Records for the exercise
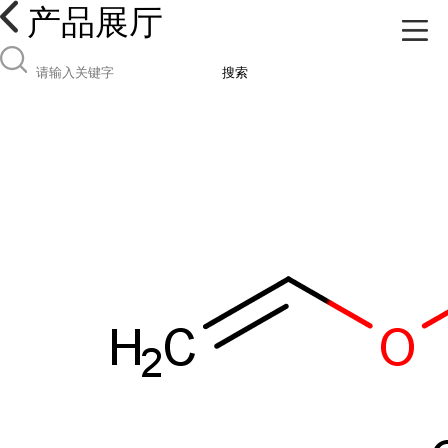
产品展厅
搜索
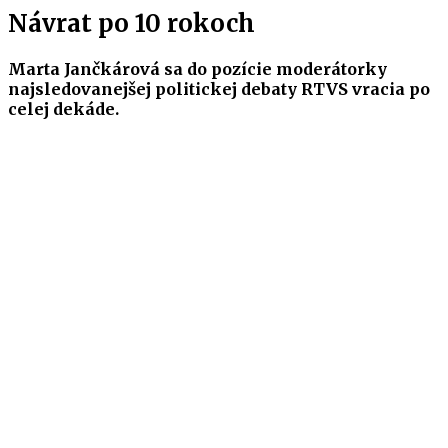
Návrat po 10 rokoch
Marta Jančkárová sa do pozície moderátorky
najsledovanejšej politickej debaty RTVS vracia po
celej dekáde.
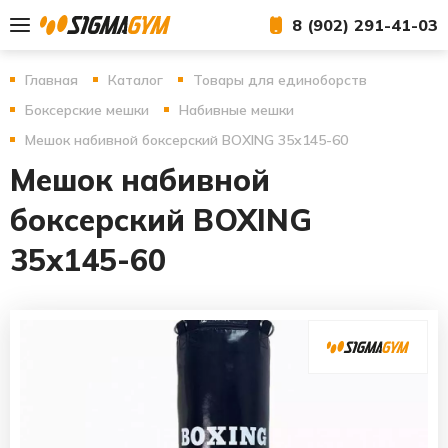
8 (902) 291-41-03
Главная
Каталог
Товары для единоборств
Боксерские мешки
Набивные мешки
Мешок набивной боксерский BOXING 35х145-60
Мешок набивной
боксерский BOXING
35х145-60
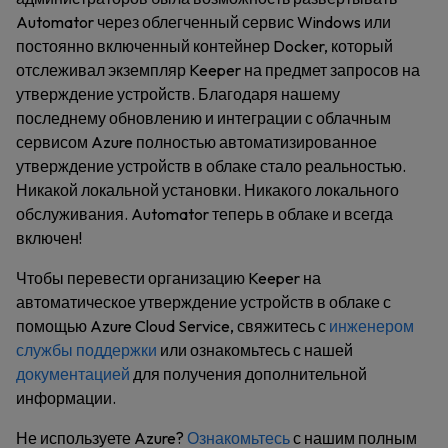
Automator через облегченный сервис Windows или
постоянно включенный контейнер Docker, который
отслеживал экземпляр Keeper на предмет запросов на
утверждение устройств. Благодаря нашему
последнему обновлению и интеграции с облачным
сервисом Azure полностью автоматизированное
утверждение устройств в облаке стало реальностью.
Никакой локальной установки. Никакого локального
обслуживания. Automator теперь в облаке и всегда
включен!
Чтобы перевести организацию Keeper на
автоматическое утверждение устройств в облаке с
помощью Azure Cloud Service, свяжитесь с
инженером
службы поддержки
или ознакомьтесь с нашей
документацией
для получения дополнительной
информации.
Не используете Azure?
Ознакомьтесь
с нашим полным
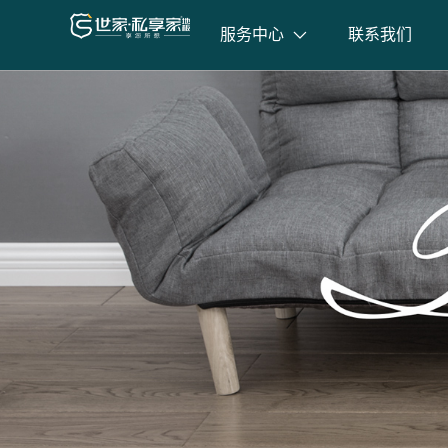
服务中心
联系我们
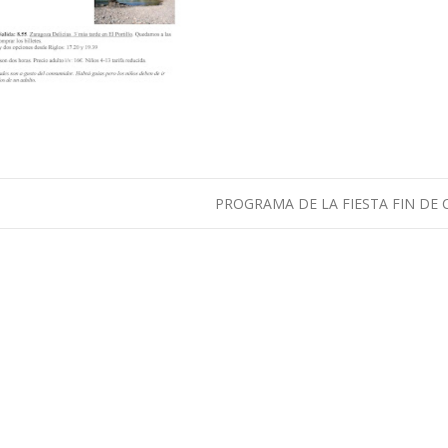
PROGRAMA DE LA FIESTA FIN DE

Task statement
Set down every entry word for word, but omit the pictures.

Exercise output
产品展厅
搜索
Návrat po 10 rokoch
Marta Jančkárová sa do pozície moderátorky
najsledovanejšej politickej debaty RTVS vracia po
celej dekáde.
8 (902) 291-41-03
Главная
Каталог
Товары для единоборств
Боксерские мешки
Набивные мешки
Мешок набивной боксерский BOXING 35х145-60
Мешок набивной
боксерский BOXING
35х145-60
Automator через облегченный сервис Windows или
постоянно включенный контейнер Docker, который
отслеживал экземпляр Keeper на предмет запросов на
утверждение устройств. Благодаря нашему
последнему обновлению и интеграции с облачным
сервисом Azure полностью автоматизированное
утверждение устройств в облаке стало реальностью.
Никакой локальной установки. Никакого локального
обслуживания. Automator теперь в облаке и всегда
включен!
Чтобы перевести организацию Keeper на
автоматическое утверждение устройств в облаке с
помощью Azure Cloud Service, свяжитесь с
инженером
службы поддержки
или ознакомьтесь с нашей
документацией
для получения дополнительной
информации.
Не используете Azure?
Ознакомьтесь
с нашим полным
服务中心
联系我们
PROGRAMA DE LA FIESTA FIN DE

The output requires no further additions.